At midnight EST on November 15, the moon will be new in Scorpio. I’m playing Phoebe Bridgers’ new cover of “Iris” by Goo Goo Dolls and thinking about the hard work of being in love with the dead. The cover, recorded with Maggie Rogers on harmonies, feels like a divine feminine makeover of a song already Scorpionic in all other ways. If you’re not familiar, “Iris,” took over late 90’s alt rock airwaves as part of the soundtrack to City of Angels, a movie about an angel who falls in love with a human and trades immortality for Earthly love. The movie itself was a remake of an older German film called Wings of Desire. Death, desire, a life for a life, fallen angels, transformation, grief — these are themes potent with Scorpio power. More so, Bridgers released the cover on Friday the 13 for one day, as fulfillment of a promise to her fans with all proceeds benefitting Fairfight, a voting-rights and advocacy organization led by Stacey Abrams (politics/power).
Of course, I’m not here to simply wax and wane on limited-time music released by Sapphic-adjacent artists who feed my 90’s alt-rock nostalgia. Like any Scorpio writing about Scorpio things, I’m interested in patterns, in a world that smirks when you say the word “coincidence” and moves on, knowing what it knows. The Sun will be in Scorpio for a couple weeks yet, and the world of music, art, and expression, will only serve to feed the large collective hunger — which is transformation and expansion. This kind of collective hunger is enlarged by a conjunction of Jupiter (expansion) to Pluto (transformation) that occurs two days before the new moon. Covers are only a small example of such things, covers that help fund political movements invested in restoration of power (to the people) are more so. Mercury stationing direct in Scorpio coincides with postal service workers coming clean about bribes regarding voter fraud claims, and re-surfaced assault allegations against the only officer charged in the Breonna Taylor case.
Scorpio energy moves through all realms like an art restorer, clearing the layers and lies to reveal the true picture underneath. Scorpio energy is not interested in harmony or beauty unless we’re speaking of the terrible beauty of death and rebirth, the kind William Butler Yeats wrote about over a hundred years ago in “Easter, 1916,” a poem about uprising against against empire and for the power of the people. It’s true that the conjunction of Jupiter and Pluto in the realm of Capricorn (structure, government), might create space for revolution that’s more than just a whisper and — cue Tracy Chapman, our Aries lighthouse, returning to the big screen while Mars (ruler of Aries) is retrograde in Aries, to sing “Talkin’ Bout a Revolution” two days before the conjunction — Mars stationing direct one day after. Yet, Jupiter and Pluto coming together in another kind of terrible harmony, that of expansion and disease — especially as it is tied to workings of governance — and here, too, we can measure spikes of COVID. The astrologer Chris Brennen (Scorpio!) has mapped the correlation and the results are, well, eerie.

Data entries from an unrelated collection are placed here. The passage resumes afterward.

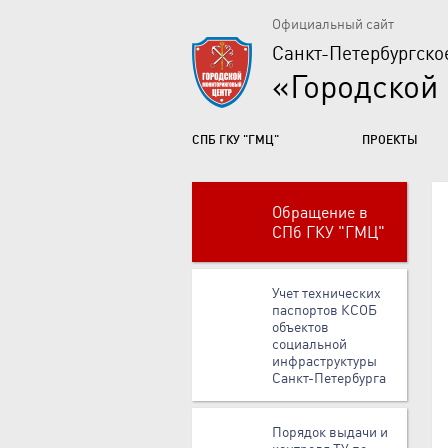
Официальный сайт
Санкт-Петербургско
«Городской
СПБ ГКУ "ГМЦ"
ПРОЕКТЫ
Обращение в
СПб ГКУ "ГМЦ"
Учет технических
паспортов КСОБ
объектов
социальной
инфраструктуры
Санкт-Петербурга
Порядок выдачи и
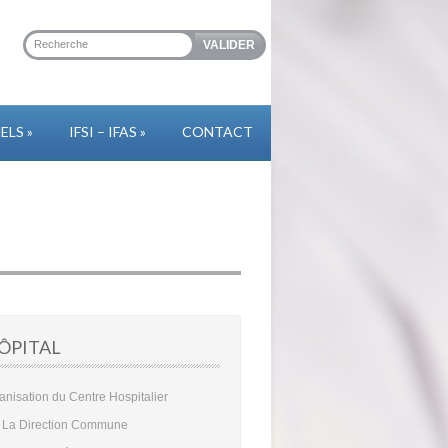
ELS
»
IFSI – IFAS
»
CONTACT
HÔPITAL
anisation du Centre Hospitalier
La Direction Commune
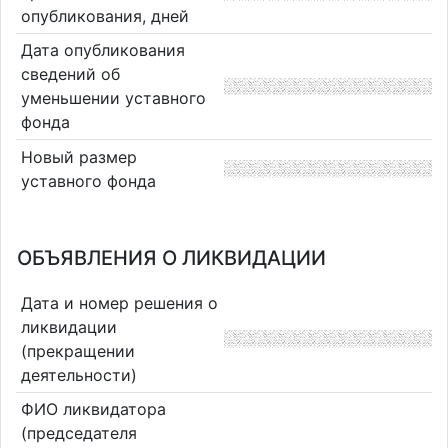
опубликования, дней
Дата опубликования
сведений об
уменьшении уставного
фонда
Новый размер
уставного фонда
ОБЪЯВЛЕНИЯ О ЛИКВИДАЦИИ
Дата и номер решения о
ликвидации
(прекращении
деятельности)
ФИО ликвидатора
(председателя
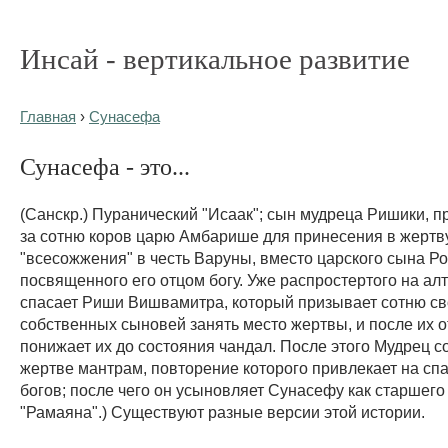
Инсай - вертикальное развитие
Главная
›
Сунасефа
Сунасефа - это...
(Санскр.) Пуранический "Исаак"; сын мудреца Ришики, п
за сотню коров царю Амбарише для принесения в жертв
"всесожжения" в честь Варуны, вместо царского сына Ро
посвященного его отцом богу. Уже распростертого на ал
спасает Риши Вишвамитра, который призывает сотню св
собственных сыновей занять место жертвы, и после их о
понижает их до состояния чандал. После этого Мудрец 
жертве мантрам, повторение которого привлекает на сп
богов; после чего он усыновляет Сунасефу как старшего 
"Рамаяна".) Существуют разные версии этой истории.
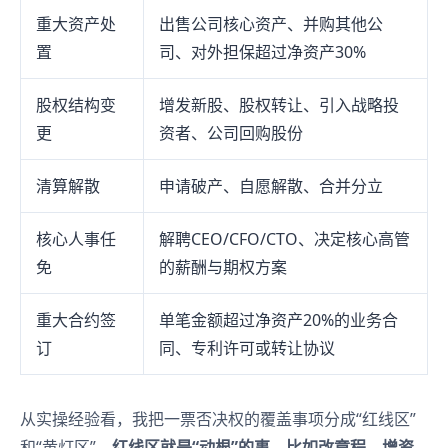
重大资产处
出售公司核心资产、并购其他公
置
司、对外担保超过净资产30%
股权结构变
增发新股、股权转让、引入战略投
更
资者、公司回购股份
清算解散
申请破产、自愿解散、合并分立
核心人事任
解聘CEO/CFO/CTO、决定核心高管
免
的薪酬与期权方案
重大合约签
单笔金额超过净资产20%的业务合
订
同、专利许可或转让协议
从实操经验看，我把一票否决权的覆盖事项分成“红线区”
和“黄灯区”。
红线区就是“动根”的事，比如改章程、增资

As ever, the only way out is through, and there’s no car fast enough to get us out of this kind of destructive force. It’s on Earthlings to take hold what is dying around us with grace and prepare the Earth for the life that comes. The new moon’s sextile to Pluto and Jupiter in Capricorn makes this mandate that much more compelling, if not hopeful. Hope is a through line here, and despite the shadowy connotations Scorpio shoulders, Scorpio energy is sustained by faith — faith that wheel turns, faith that the phoenix will rise from the ashes. Astrologer Annabel Gat recently shared that legend holds Scorpio is a sign born into intergenerational grief that must learn to turn the grief into medicine. Under the new moon, our grief is our medicine. Medicine, here, is a kind of magic power and magic — at its core — is life force. A life for a life, we begin again, changed utterly.